The following examples require the interval arithmetic package aern2-mp and its dependency mixed-types-num:

$ stack ghci aern2-mp:lib --no-load --ghci-options AERN2.MP
*AERN2.MP> import MixedTypesNumPrelude
*AERN2.MP MixedTypesNumPrelude>

Comparisons involving sets (such as intervals) are undecided when the intervals overlap:

...> pi100 = piBallP (prec 100)
...> :t pi100
pi100 :: MPBall
...> pi100
[3.1415926535897932384626433832793333156439620213... ± ~7.8886e-31 ~2^(-100)]

...> 0 < pi100
CertainTrue

...> pi100 == pi100
TrueOrFalse

The values CertainTrue and TrueOrFalse are part of the three-valued type Kleenean provided by
mixed-types-num.

The above equality cannot be decided since pi100 is not a single number but a set of numbers spanning the interval and the comparison operator cannot tell if the two operands sets represent the same number or a different number.

The Prelude Floating instance for CN cannot be used reliably with interval arithmetic because the instance relies on true/false comparisons:

...> import qualified Prelude as P
... P> (cn pi100) P./ (cn pi100 - cn pi100)
*** Exception: Failed to decide equality of MPBalls.  If you switch to MixedTypesNumPrelude instead of Prelude, comparison of MPBalls returns Kleenean instead of Bool.

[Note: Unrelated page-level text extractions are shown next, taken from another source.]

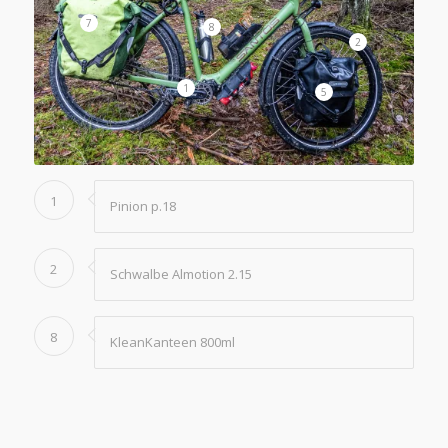
7
8
2
1
5
1
Pinion p.18
2
Schwalbe Almotion 2.15
8
KleanKanteen 800ml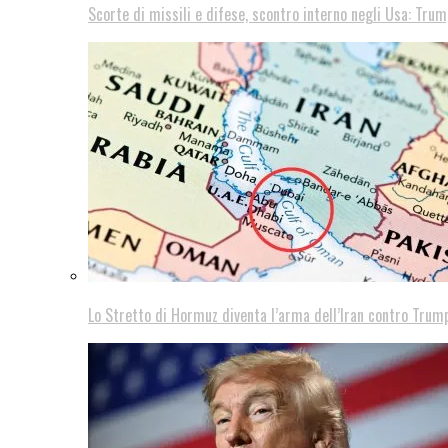
Scorte di missili e difese, scontro interno negli Usa: Trum
Lo Stretto di Hormuz diventa l’arma dell’Iran contro Trump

Using its Kleenean comparisons, package mixed-types-num provides alternative numerical type classes in which errors are detected and collected correctly when using the CN wrapper:

...> (cn pi100) / (cn pi100 - cn pi100)
{{POTENTIAL ERROR: division by 0}}

1.4. Potential errors

As we see in the above example, the CN wrapper supports potential errors that sometimes arise as a consequence of undecided comparisons.

When an error is present (which can be checked using hasError), the function hasCertainError can be used to further distinguish cases where the error is certain or potential:

...> import qualified Numeric.CollectErrors as CN
...> CN.hasCertainError $ (cn pi100) / (cn 0)
True

...> CN.hasCertainError $ (cn pi100) / (cn pi100 - cn pi100)
False

Sometimes the potential errors are harmless:

...> sqrt (cn pi100 - cn pi100)
[0.0000000000000006280369834735100420368561502297... ± ~6.2804e-16 ~2^(-50)]{{POTENTIAL ERROR: out of domain: negative sqrt argument}}

Such harmless potential errors can be ignored using clearPotentialErrors:

...> clearPotentialErrors $ sqrt (cn pi100 - cn pi100)
[0.0000000000000006280369834735100420368561502297... ± ~6.2804e-16 ~2^(-50)]